활동 1 >> 기록에서 "Popcornbägare Blå" 문구가 있는 줄부터 "تجمع هواداران مکزیکی" 문구가 있는 줄까지, 양 끝 줄을 포함해 그대로 출력하세요. 그림은 답에 넣지 마세요.
활동 2 >> 카메라 캘리브레이션에 관한 글을 마지막 문장 다음부터 이어서 써 나가세요.

본문 영역 >>
###

[w12d4~d5] Camera calibration

GGG·2022년 5월 6일

(Ubuntu 18.04.6 LTS)
2022.05.05 ~ 2022.05.06
프로그래머스 자율주행 데브코스 3기

자율주행에서 perception은 단순히 인식하는 과정이 아닌 유의미한 정보를 생성해 이해하는 과정입니다. 인식이 잘 되더라도 3D POSE(pose, orietnation) 관련 정보가 없으면 대상과의 거리 파악 문제로 자율주행 구현에 어려움이 있습니다.

Camera calibration

카메라는 3차원 공간에 존재하는 대상을 2차원 공간에 투영하는 센서로, 깊이 정보가 소실되는 특징이 있습니다. 카메라의 원리를 이해하는 방식으로 pinhole camera를 알아보면, 빛이 들어올 수 있는 구멍을 아주 작게 만들어 상을 투영하는 방식입니다. Camera calibration에는 pinhole camera model을 이용했습니다.

Camera calibration과 관련해서는 이 블로그(https://darkpgmr.tistory.com/32)에서 내용을 추가적으로 배울 수 있었습니다. 위키피디아의 내용과 LearnOpenCV의 내용 또한 참고하였습니다.

카메라 좌표계에서는 크게 world coordinate $(X_w, Y_w, Z_w)$ , camera coordinate $(X_c, Y_c, Z_c)$ , image coordinate $(u, v)$ , normalized image coordinate $(u_n, v_n)$ 로 나눌 수 있습니다.

World coordinate는 현실에 존재하는 좌표계로, 특정점과 orientation으로 정의할 수 있습니다.
Camera coordinat는 카메라를 기준으로 하는 좌표계로, $Z_c$ 방향은 카메라 렌즈의 방향, $X_c$ 방향은 카메라의 아래쪽 방향, $Y_c$ 방향은 카메라의 오른쪽 방향으로 나타냅니다.
Image coordinate에서도 $x$ 방향, $y$ 방향을 동일하게 사용하며, $(x,y)$ 를 구별을 위해 $(u,v)$ 로도 표현합니다. OpenCV등에서 이미지의 표현방식의 Point(x,y)과 동일한 표현입니다. 이 때 렌즈(camera coordinate의 원점)에서 이미지 평면까지의 거리를 초점거리라고 정의합니다.
Normalized image coordinate는 computer vision에서 해석을 위해 정의한 가상의 좌표계로, 초점거리를 1로 정규화환 image coordinate입니다.

World coordinate와 camera coordinate의 관계를 나타낸 것을 extrinsic calibration, 렌즈와 이미지 센서와의 관계에서 발생하는 초점거리, 주점 등의 영향을 나타낸 것을 intrinsic calibration으로 볼 수 있습니다. Normalize 과정은 초점 거리를 이용하여 식을 세울 수 있습니다.

###

데이터셋 항목:
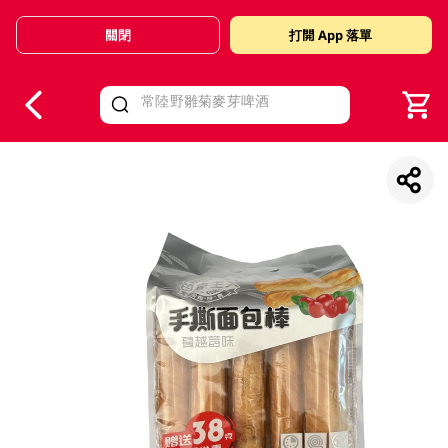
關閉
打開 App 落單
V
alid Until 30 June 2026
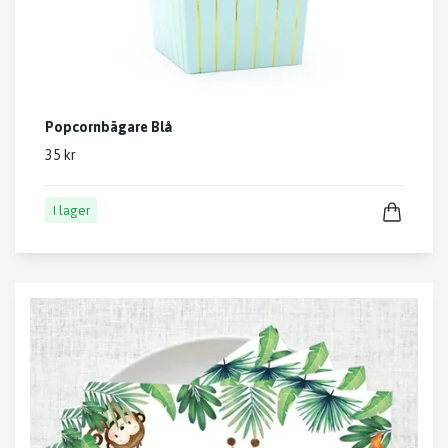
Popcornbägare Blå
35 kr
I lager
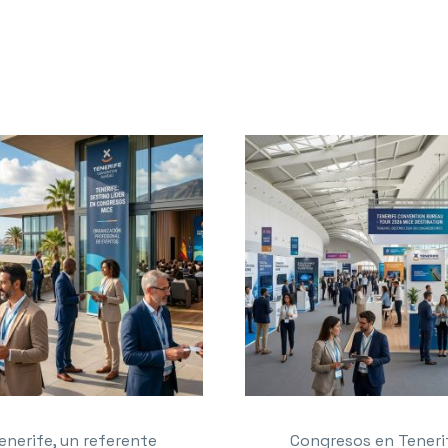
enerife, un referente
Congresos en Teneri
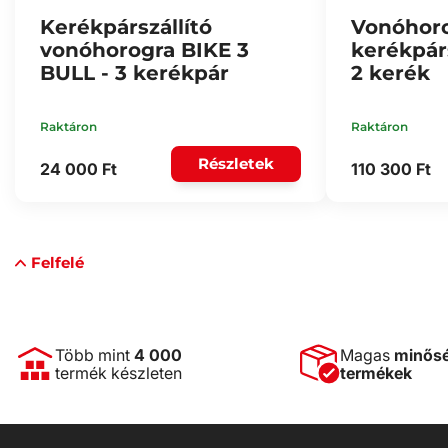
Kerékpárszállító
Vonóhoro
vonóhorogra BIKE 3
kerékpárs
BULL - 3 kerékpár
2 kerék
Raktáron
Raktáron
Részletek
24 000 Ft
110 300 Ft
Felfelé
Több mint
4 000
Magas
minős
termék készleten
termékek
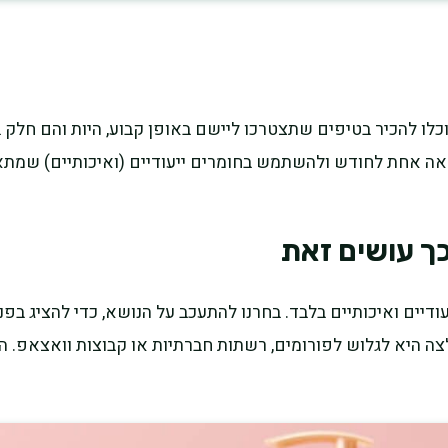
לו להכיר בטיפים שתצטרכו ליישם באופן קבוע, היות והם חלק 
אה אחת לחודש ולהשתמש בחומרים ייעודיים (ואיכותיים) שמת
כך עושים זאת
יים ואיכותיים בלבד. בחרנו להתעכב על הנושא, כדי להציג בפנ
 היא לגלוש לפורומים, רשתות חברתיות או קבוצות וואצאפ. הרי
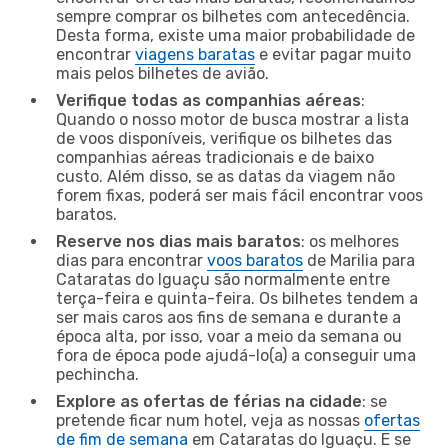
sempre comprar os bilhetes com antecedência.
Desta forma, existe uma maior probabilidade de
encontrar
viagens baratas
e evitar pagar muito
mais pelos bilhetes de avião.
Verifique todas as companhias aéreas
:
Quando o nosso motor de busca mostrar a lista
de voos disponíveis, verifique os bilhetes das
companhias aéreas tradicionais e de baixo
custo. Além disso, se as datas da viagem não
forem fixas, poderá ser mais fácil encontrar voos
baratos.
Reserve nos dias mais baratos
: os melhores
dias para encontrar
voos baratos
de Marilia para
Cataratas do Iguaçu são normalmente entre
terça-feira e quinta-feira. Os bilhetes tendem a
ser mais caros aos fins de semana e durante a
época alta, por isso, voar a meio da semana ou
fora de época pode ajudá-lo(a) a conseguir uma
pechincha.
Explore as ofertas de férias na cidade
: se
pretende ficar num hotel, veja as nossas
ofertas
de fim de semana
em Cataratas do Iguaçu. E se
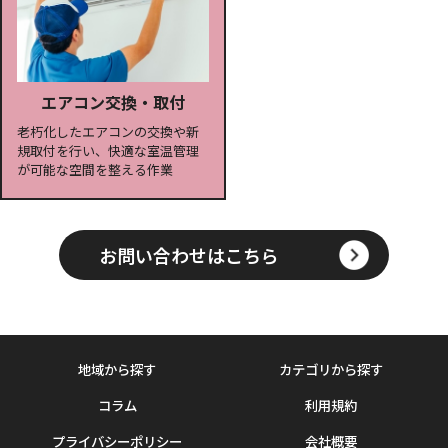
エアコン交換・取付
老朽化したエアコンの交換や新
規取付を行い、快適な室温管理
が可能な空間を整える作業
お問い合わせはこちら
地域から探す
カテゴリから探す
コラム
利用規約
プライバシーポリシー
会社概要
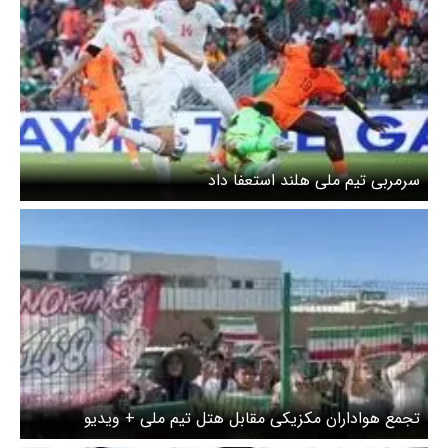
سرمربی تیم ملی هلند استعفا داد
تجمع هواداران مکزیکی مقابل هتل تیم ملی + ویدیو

###

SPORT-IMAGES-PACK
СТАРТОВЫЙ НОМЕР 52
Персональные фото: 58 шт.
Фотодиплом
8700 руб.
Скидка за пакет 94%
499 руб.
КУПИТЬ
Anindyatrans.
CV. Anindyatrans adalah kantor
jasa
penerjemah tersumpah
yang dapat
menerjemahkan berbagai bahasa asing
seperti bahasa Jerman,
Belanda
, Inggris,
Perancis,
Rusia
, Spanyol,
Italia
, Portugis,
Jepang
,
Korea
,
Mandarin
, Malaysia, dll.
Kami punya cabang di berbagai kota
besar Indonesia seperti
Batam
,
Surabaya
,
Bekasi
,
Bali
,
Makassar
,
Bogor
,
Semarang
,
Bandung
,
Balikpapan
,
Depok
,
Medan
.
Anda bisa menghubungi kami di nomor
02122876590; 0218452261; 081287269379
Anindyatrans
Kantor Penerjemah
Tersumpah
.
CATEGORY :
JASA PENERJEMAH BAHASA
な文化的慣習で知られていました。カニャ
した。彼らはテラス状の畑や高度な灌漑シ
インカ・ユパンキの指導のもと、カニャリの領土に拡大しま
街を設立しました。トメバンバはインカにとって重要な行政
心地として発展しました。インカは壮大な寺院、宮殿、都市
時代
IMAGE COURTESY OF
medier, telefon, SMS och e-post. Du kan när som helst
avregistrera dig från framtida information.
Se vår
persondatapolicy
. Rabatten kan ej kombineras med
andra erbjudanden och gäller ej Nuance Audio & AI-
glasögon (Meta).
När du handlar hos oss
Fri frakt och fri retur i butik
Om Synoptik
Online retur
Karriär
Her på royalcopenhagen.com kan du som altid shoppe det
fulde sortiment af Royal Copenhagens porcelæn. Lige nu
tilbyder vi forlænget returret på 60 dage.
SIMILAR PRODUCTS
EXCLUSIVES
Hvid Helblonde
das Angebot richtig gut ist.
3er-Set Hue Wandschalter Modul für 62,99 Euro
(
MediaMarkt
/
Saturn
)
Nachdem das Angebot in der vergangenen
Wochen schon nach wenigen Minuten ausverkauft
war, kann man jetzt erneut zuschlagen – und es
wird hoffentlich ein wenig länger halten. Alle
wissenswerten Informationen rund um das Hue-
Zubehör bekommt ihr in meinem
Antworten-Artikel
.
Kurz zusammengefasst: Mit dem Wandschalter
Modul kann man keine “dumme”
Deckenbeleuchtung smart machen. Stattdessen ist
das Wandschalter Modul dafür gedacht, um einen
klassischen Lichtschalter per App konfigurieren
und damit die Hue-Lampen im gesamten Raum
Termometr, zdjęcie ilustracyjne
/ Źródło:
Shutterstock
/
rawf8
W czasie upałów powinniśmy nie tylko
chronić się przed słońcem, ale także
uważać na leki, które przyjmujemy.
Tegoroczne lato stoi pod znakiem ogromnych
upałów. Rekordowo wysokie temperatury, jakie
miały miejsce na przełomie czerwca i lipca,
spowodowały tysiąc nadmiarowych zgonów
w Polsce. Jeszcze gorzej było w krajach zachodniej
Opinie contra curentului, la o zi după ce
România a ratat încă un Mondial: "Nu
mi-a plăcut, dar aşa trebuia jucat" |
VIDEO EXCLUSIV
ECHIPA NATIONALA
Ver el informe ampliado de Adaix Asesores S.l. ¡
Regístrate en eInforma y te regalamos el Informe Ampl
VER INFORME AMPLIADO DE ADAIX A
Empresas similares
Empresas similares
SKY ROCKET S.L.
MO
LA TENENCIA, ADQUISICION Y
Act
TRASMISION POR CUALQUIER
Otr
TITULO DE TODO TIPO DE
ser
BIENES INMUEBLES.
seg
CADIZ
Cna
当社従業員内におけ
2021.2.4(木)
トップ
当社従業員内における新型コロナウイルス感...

###

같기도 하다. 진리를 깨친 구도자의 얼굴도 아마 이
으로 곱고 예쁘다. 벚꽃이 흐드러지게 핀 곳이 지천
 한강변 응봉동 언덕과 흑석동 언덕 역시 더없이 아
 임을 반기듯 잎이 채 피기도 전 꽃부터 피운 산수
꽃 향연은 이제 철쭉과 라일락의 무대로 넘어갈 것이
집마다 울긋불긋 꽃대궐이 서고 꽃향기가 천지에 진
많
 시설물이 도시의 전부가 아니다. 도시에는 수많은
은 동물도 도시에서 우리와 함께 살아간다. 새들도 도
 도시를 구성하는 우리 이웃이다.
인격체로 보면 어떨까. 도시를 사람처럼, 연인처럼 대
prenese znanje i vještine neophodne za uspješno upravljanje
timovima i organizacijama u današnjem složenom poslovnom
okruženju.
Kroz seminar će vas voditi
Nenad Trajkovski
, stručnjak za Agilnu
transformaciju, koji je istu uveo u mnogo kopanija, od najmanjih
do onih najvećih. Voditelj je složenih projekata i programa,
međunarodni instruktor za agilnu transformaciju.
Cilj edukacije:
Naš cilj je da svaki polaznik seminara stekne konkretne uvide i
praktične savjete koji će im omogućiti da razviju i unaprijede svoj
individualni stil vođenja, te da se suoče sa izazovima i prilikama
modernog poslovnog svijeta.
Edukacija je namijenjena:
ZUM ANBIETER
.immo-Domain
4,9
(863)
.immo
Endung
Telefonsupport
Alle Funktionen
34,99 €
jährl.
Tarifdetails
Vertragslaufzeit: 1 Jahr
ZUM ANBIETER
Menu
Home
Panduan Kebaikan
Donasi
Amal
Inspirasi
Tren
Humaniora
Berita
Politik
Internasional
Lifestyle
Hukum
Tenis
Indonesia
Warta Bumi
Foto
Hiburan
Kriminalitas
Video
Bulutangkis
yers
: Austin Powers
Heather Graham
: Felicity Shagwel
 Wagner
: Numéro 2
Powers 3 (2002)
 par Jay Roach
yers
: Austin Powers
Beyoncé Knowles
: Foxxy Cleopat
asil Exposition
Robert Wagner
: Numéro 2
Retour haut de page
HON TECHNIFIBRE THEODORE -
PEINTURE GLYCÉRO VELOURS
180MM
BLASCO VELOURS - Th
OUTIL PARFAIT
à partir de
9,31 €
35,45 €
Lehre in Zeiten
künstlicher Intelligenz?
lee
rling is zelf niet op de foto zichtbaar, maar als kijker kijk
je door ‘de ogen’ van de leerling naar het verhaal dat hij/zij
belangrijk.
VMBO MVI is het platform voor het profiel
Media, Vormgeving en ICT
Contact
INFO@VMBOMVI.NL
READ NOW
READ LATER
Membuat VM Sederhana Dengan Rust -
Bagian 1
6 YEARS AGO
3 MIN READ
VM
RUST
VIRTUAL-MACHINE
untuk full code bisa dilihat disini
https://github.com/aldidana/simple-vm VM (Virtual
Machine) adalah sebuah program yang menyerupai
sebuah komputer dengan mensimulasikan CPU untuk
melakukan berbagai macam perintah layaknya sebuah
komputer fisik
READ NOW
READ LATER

###

답안 칸 1 >>
Popcornbägare Blå
35 kr
I lager
enerife, un referente
Congresos en Teneri
Kerékpárszállító
Vonóhoro
vonóhorogra BIKE 3
kerékpárs
BULL - 3 kerékpár
2 kerék
Raktáron
Raktáron
Részletek
24 000 Ft
110 300 Ft
Felfelé
Több mint
4 000
Magas
minős
termék készleten
termékek
לו להכיר בטיפים שתצטרכו ליישם באופן קבוע, היות והם חלק 
אה אחת לחודש ולהשתמש בחומרים ייעודיים (ואיכותיים) שמת
כך עושים זאת
יים ואיכותיים בלבד. בחרנו להתעכב על הנושא, כדי להציג בפנ
 היא לגלוש לפורומים, רשתות חברתיות או קבוצות וואצאפ. הרי
sempre comprar os bilhetes com antecedência.
Desta forma, existe uma maior probabilidade de
encontrar
viagens baratas
e evitar pagar muito
mais pelos bilhetes de avião.
Verifique todas as companhias aéreas
:
Quando o nosso motor de busca mostrar a lista
de voos disponíveis, verifique os bilhetes das
companhias aéreas tradicionais e de baixo
custo. Além disso, se as datas da viagem não
forem fixas, poderá ser mais fácil encontrar voos
baratos.
Reserve nos dias mais baratos
: os melhores
dias para encontrar
voos baratos
de Marilia para
Cataratas do Iguaçu são normalmente entre
terça-feira e quinta-feira. Os bilhetes tendem a
ser mais caros aos fins de semana e durante a
época alta, por isso, voar a meio da semana ou
fora de época pode ajudá-lo(a) a conseguir uma
pechincha.
Explore as ofertas de férias na cidade
: se
pretende ficar num hotel, veja as nossas
ofertas
de fim de semana
em Cataratas do Iguaçu. E se
エアコン交換・取付
老朽化したエアコンの交換や新
規取付を行い、快適な室温管理
が可能な空間を整える作業
お問い合わせはこちら
地域から探す
カテゴリから探す
コラム
利用規約
プライバシーポリシー
会社概要
سرمربی تیم ملی هلند استعفا داد
تجمع هواداران مکزیکی مقابل هتل تیم ملی + ویدیو

답안 칸 2 >>
초점 거리는 렌즈로부터 상까지의 거리로 카메라에서는 실제 물리단위인 mm로 표기합니다. Computer vision에서 초점거리는 이미지 센서의 cell 크기에 대한 상대적인 pixel 단위로 표현하며, $sensor\_width\space[mm] \times focal\_length\space[pixel] = focal\_length\space[mm]$ 니다. Image plane에서 normalize 등을 처리할 때는 pixel 단위로 처리하기 때문에 pixel 단위로 표현합니다.

Principal point는 pin hole camera model에서 pin hole이 이미지 센서에 직교하는 위치를 의미합니다. Principal point는 이상적으로 영상의 center point와 일치하지만, 카메라 제조 공정에서 발생하는 다양한 문제로 일치하지 않는 경우가 있습니다.

s \begin{bmatrix} u\\ v\\ 1\\ \end{bmatrix}= \begin{bmatrix} f_x & skew\_cf_x & c_x \\ 0 & f_y & c_y \\ 0 & 0 & 1 \\ \end{bmatrix} \begin{bmatrix} r_{11} & r_{12} & r_{13} & t_1 \\ r_{21} & r_{22} & r_{23} & t_2 \\ r_{31} & r_{32} & r_{33} & t_3 \\ \end{bmatrix} \begin{bmatrix} X\\ Y\\ Z\\ 1\\ \end{bmatrix}

전체적인 camera calibration과 관련된 식은 위와 같습니다. 우항의 앞의 행렬은 intrinsic calibration을, 뒤의 행렬은 extrinsic calibration을 의미합니다.
Intrinsic calibration의 $f_x, f_y, c_x, c_y$ 는 focal length와 principal point의 좌표값들을 의미합니다. $skew\_cf_x$ 는 비대칭 계수로 이미지 센서의 y축이 기울어진 정도를 의미합니다. 현재 카메라 공정에서는 잘 나타나지 않아 0의 값을 주로 사용합니다.
Extrinsic calibration은 좌표 변환과 관련된 내용으로 SE(3) group의 행렬으로, SO(3) group에 translation을 추가한 것입니다. 좌표축의 이동과 방향에 대한 내용으로 robotics에서 좌표 변환을 나타내는데 사용합니다.

행렬들의 연산으로 이루어져있기 때문에 image coordinate에서 world coordinate를 역행렬을 구해 얻을 수 있어보이지만, 변환 과정에서 1개의 차원에 대한 정보 손실이 일어났기 때문에 불가능합니다.

Distortion

실제 카메라에서는 pinhole camera model에서 작은 구멍이 아니라 렌즈로 빛을 모으게 되고, 렌즈는 크기를 가지는 물체로 빛이 굴절됩니다. 렌즈 자체의 특성, 렌즈와 이미지 센서의 관계에서 왜곡이 발생하게 되며, 렌즈 형상이 곡률을 가지는 구면 형태이기 때문에, 주점에서 멀어질수록 표현의 비율이 달라져 왜곡 현상은 일반적으로 커집니다.

방사 왜곡 현상은 대표적으로 barrel distortion, pincushion distortion로 나타나며, 이 두가지 타입이 같이 나타난 mustache distortion도 있습니다.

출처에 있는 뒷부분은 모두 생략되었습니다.